The Flash (Andy Muschietti, 2023)


So, in their attempt to keep up with Marvel, having only three heroes most people have heard of, the DCEU fall back on The Flash, who can...run incredibly fast. This apparently means he can reach such a velocity that he can breach the barrier between alternate universes and try to undo the death of his mother.

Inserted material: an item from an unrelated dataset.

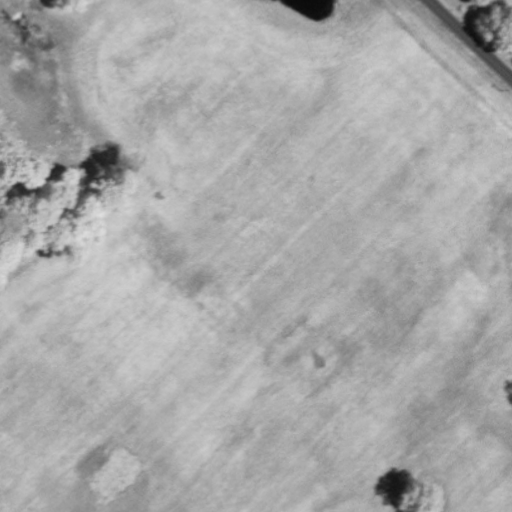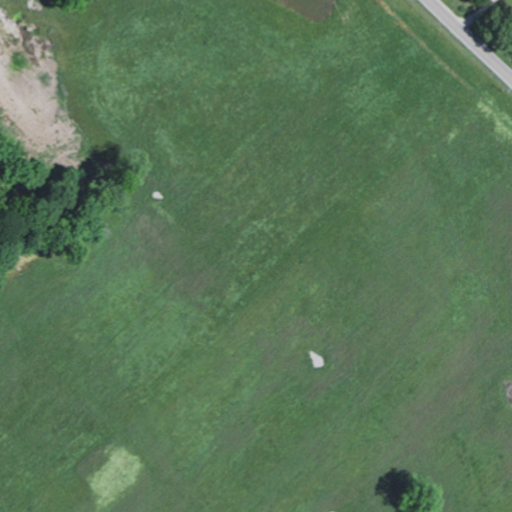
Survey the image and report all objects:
road: (471, 38)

Naturally the butterfly effect of trying to alter time comes into play, and whatever he or his younger version in the alternate universe try to do to change events is cancelled by the halfheartedly explained immutable timeline, or somesuch.
To the film's credit, it is made clear that the hero hasn't got a clue about consequences either, and despite the usual overabundance of digitally-animated action and fight sequences, it is actually quite good fun, bringing together multiple versions of Batman from over the years to assist the hero (principally Michael Keaton reprising an older Batman from Tim Burton's films) and incorporating numerous other nods to genre fans.
But they shouldn't take this as the way to go in the DCEU. Marvel have already tried quite a few times, and it's not a pony with many tricks.

6/10

Saturday, 5 July 2025

28 Weeks Later (Juan Carlos Fresnadillo, 2007)

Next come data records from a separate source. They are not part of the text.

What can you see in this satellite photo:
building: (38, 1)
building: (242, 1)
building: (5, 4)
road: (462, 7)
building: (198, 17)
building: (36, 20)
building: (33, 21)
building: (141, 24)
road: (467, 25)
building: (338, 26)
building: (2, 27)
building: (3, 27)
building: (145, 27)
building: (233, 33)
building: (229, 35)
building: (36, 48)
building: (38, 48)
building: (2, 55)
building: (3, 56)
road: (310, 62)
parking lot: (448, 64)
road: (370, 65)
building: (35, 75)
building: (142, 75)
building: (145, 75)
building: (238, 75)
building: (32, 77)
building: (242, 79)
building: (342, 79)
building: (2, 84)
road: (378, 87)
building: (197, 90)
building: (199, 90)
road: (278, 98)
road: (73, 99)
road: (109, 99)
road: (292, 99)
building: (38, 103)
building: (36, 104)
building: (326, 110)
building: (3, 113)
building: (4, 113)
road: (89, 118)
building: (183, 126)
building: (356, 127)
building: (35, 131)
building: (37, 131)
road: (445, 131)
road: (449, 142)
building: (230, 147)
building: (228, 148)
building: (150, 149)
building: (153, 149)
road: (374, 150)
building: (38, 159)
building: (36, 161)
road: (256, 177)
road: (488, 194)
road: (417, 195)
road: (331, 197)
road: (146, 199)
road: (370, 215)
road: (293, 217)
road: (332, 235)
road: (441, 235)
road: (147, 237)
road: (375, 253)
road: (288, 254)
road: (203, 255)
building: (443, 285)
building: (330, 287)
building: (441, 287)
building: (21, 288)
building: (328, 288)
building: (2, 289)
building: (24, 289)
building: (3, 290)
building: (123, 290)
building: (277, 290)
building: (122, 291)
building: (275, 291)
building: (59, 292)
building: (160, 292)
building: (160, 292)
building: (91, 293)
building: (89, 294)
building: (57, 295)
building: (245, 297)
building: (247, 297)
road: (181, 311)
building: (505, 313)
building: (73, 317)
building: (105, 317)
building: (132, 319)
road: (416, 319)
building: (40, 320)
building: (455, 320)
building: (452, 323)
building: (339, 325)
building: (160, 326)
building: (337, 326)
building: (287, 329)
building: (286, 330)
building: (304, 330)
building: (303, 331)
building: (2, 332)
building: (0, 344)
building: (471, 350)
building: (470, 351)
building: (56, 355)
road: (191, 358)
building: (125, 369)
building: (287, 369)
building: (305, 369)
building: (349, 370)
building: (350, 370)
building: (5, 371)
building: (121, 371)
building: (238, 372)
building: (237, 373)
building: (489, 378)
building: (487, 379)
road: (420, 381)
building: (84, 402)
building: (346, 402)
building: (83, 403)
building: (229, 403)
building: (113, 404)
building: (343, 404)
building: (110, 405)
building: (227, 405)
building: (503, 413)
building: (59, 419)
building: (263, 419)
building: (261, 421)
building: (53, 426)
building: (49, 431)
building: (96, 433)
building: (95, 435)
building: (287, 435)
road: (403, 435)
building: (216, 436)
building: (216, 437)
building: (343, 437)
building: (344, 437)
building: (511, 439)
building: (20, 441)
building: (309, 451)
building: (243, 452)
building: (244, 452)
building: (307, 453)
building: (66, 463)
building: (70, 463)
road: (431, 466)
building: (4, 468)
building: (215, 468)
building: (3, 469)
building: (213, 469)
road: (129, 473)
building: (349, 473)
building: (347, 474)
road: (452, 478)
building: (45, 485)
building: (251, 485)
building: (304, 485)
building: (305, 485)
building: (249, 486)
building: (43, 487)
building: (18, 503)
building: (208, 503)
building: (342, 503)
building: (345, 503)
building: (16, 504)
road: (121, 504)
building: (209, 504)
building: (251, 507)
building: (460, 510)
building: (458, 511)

Horror franchises where the first part had something new to offer are more unkillable than zombies, so more zombies is what we get. The US military has taken over Britain, presuming that the rage virus has finally been eradicated, except of course there'd be no film without it. Cue large chunks of London being laid to waste and mass slaughter of innocents, so the real enemy is actually 'shoot first' American foreign policy, which funnily enough makes more sense now than it did when the film was released in 2007. The gruesome action is, of course, relentless, so chaotically shot that anything could be happening for all you know, and there's virtually no attention paid to the geography of the city, location scouting apparently having been done by a particularly clueless American tourist with a checklist of landmarks. It is still a riveting ride, but that's the basic minimum you could expect, and it depressingly closes on a final shot promising a worldwide continuation of the menace, and therefore another sequel.